For woodworking, projects are often significantly more motivating than doing something just to learn it; it's much more fun to build something than to actively practice.

So you pick a project that requires more skills than you currently have, but not too many more. You don't start with a chair (chairs are possibly the hardest projects!); you start with a spice rack, a simple box, or maybe a cutting board.

If you want to get better faster, you intentionally pick projects that repeat the skills you're having issues with. One example might be getting a finish correct, or making a full closed miter joint.

Some people like to repeat steps they screw up. (Miscut a board? Get a new one.) It makes them get each step just so. Other people like to force themselves to work with their mistakes, as it gives a stronger incentive to not screw up... and sometimes, you've gotta work with a mistake, so it doesn't hurt to practice.


But; progressively harder projects that require a progressively larger set of skills. Which generalizes back to a lot of things.
posted by talldean at 8:15 PM on June 4, 2013


Room 641-A's comment:

I am convinced that the reason I still don't know my 8s is because they came at the end and once we got to the 9s (which are easy) I never had to continue repeating them.

reminds me:

When you're memorizing a passage of text or a poem, start at the end. Learn the last phrase first, then the last sentence, then practice the last two sentences, and so on.

That way, when you've got the whole thing down, it gets easier as you go along.
posted by kristi at 1:54 PM on June 8, 2013 [1 favorite]


Mindful repetition is always better than just going through the motions, every time you preform a task you're either adding to your ability or detracting from it

Enjoy what you're doing otherwise practice will always be a chore and you'll only get so far.
posted by chelegonian at 5:48 PM on June 8, 2013


I've forgotten this one way to often. When you have a weird problem with a computer, tablet, smart phone, or other tech the first thing to do is save your work and restart the application or the whole system.

One of the most important things about being a bartender, waiter, cook, etc is to have decent, comfortable shoes - possibly insoles as well. Saying "behind you" and otherwise keeping other staff aware of your having trays,sharps, hotstuff and things that can't be jostled is very important. Waiters and bartenders need to be able to read customers and adjust style accordingly.

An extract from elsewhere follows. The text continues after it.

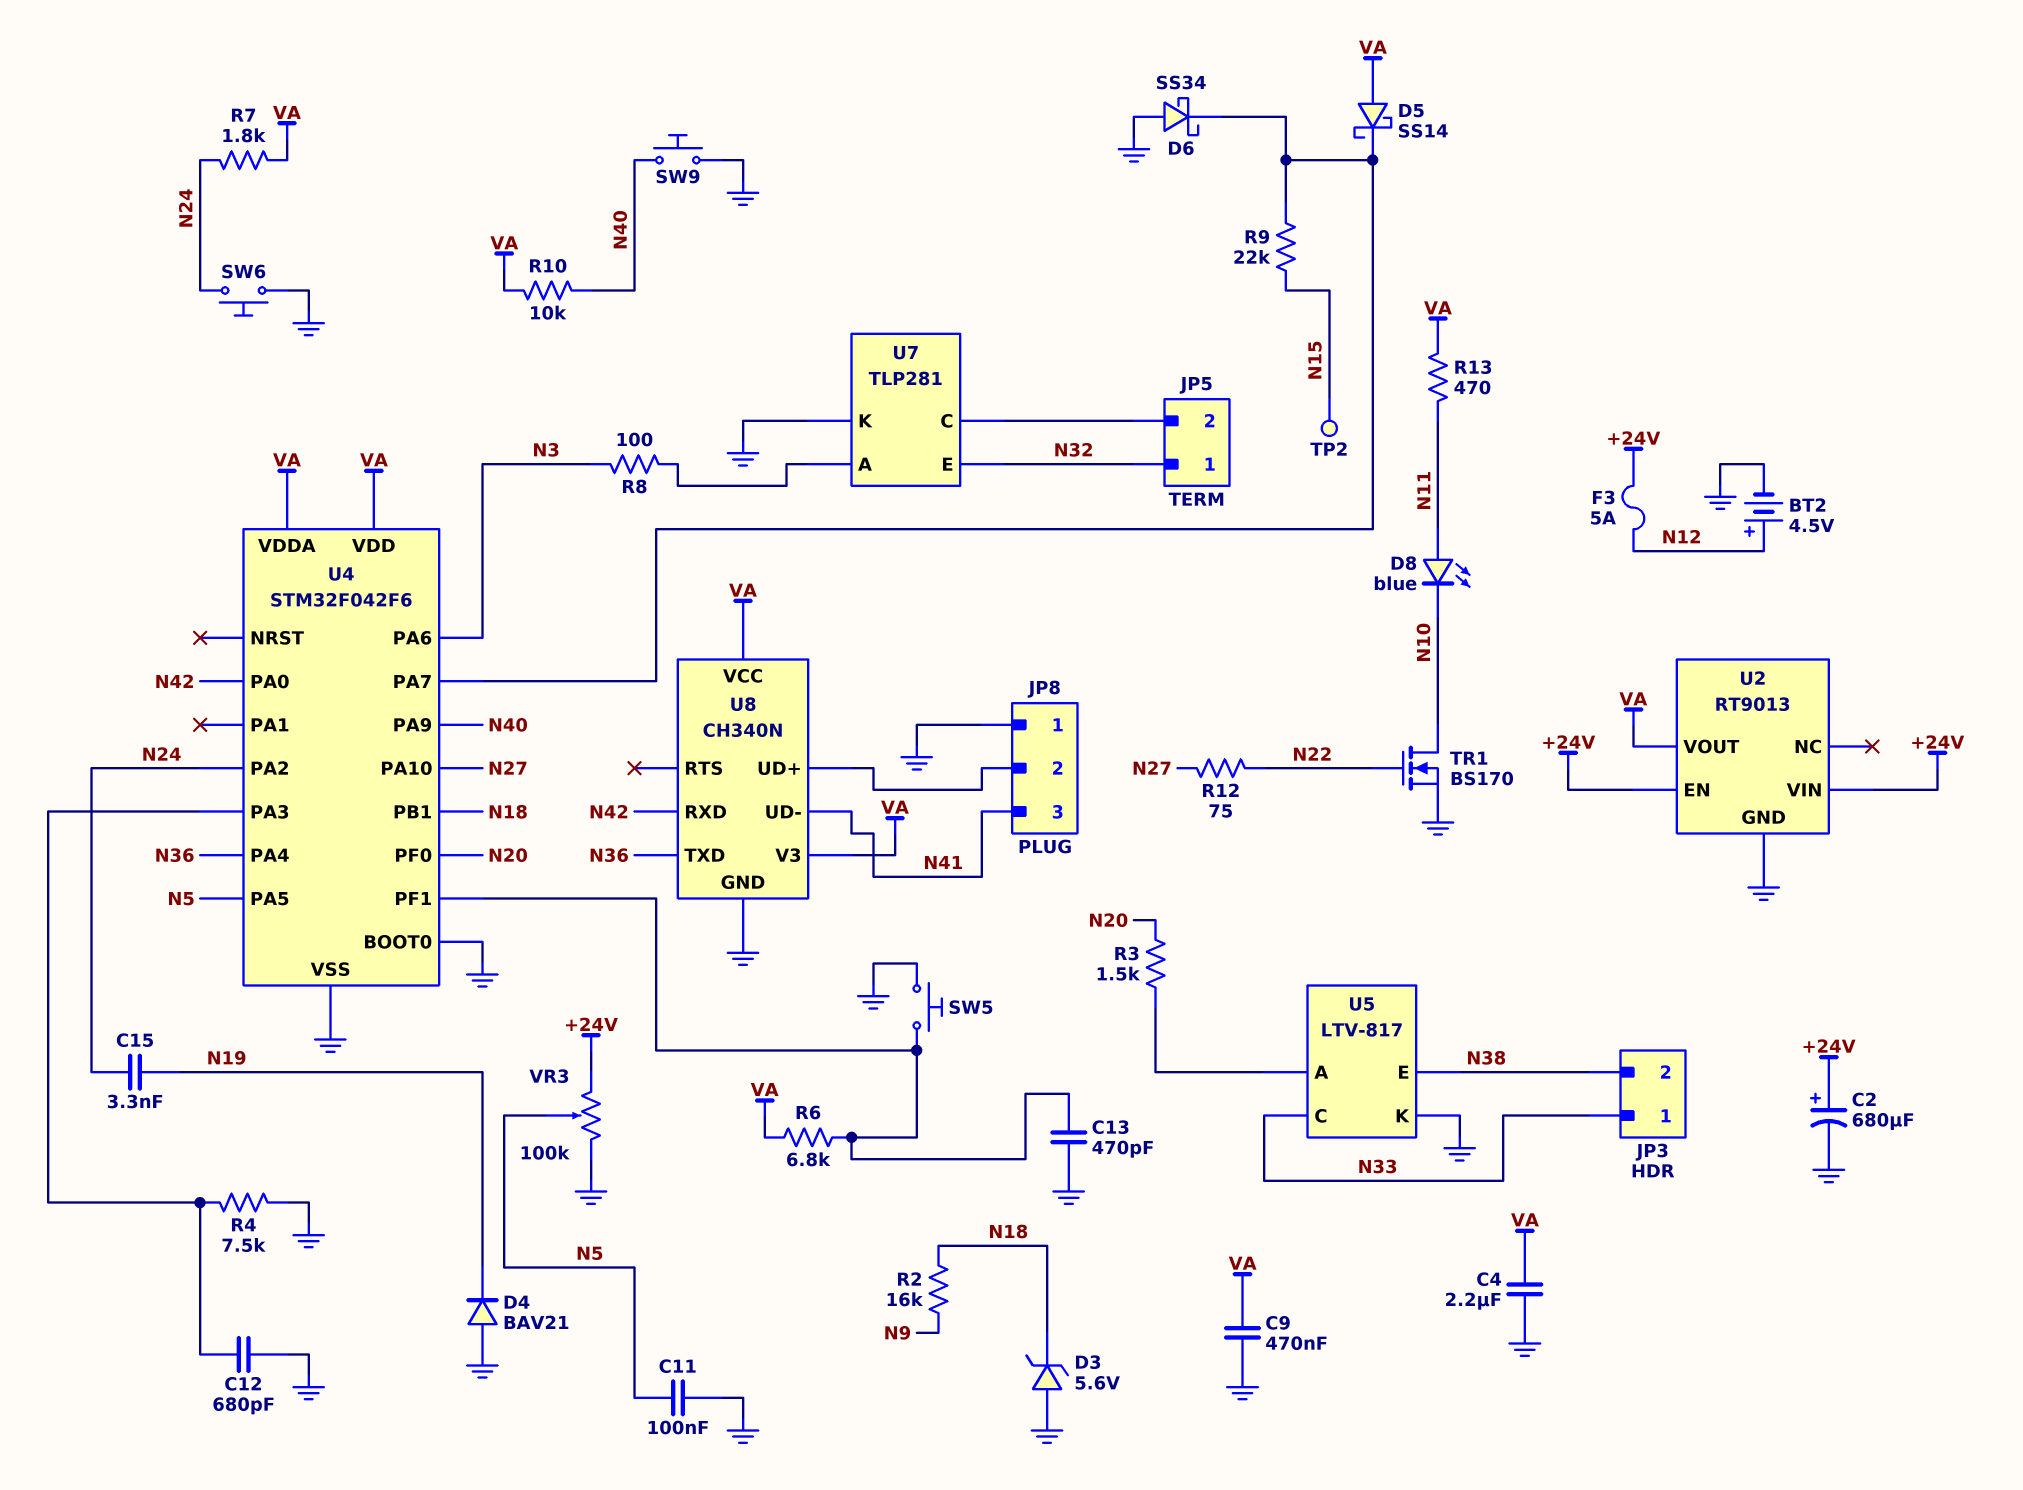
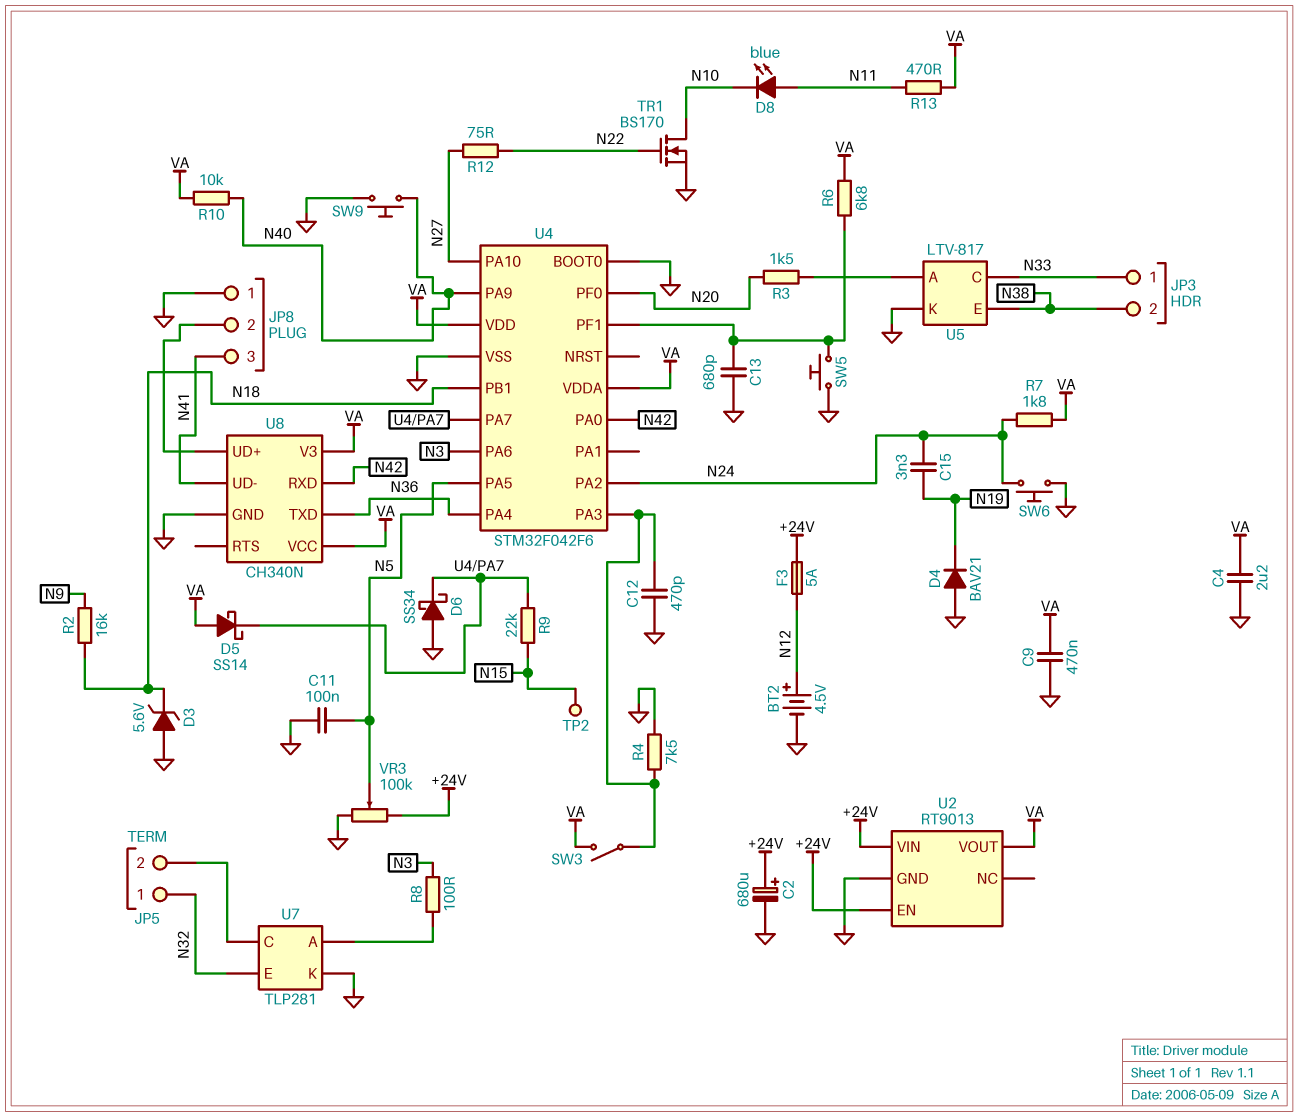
C12: 680pF (GND, U4/PA3) -> 470pF (GND, U4/PA3)
C13: 470pF (GND, U4/PF1) -> 680pF (GND, U4/PF1)
SW3: none -> switch (U4/PA3, VA)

Being a helpful person involves recognizing that some people do not want your help and not being invested in whether they take your advice or utilize your solutions.

Don't assume that when people are upset with you that its really about you, but also don't assume the opposite.

When learning anything new don't be frustrated by confusion. If there is any personality trait that is functionally close to being a learning disability its being irritated by confusion.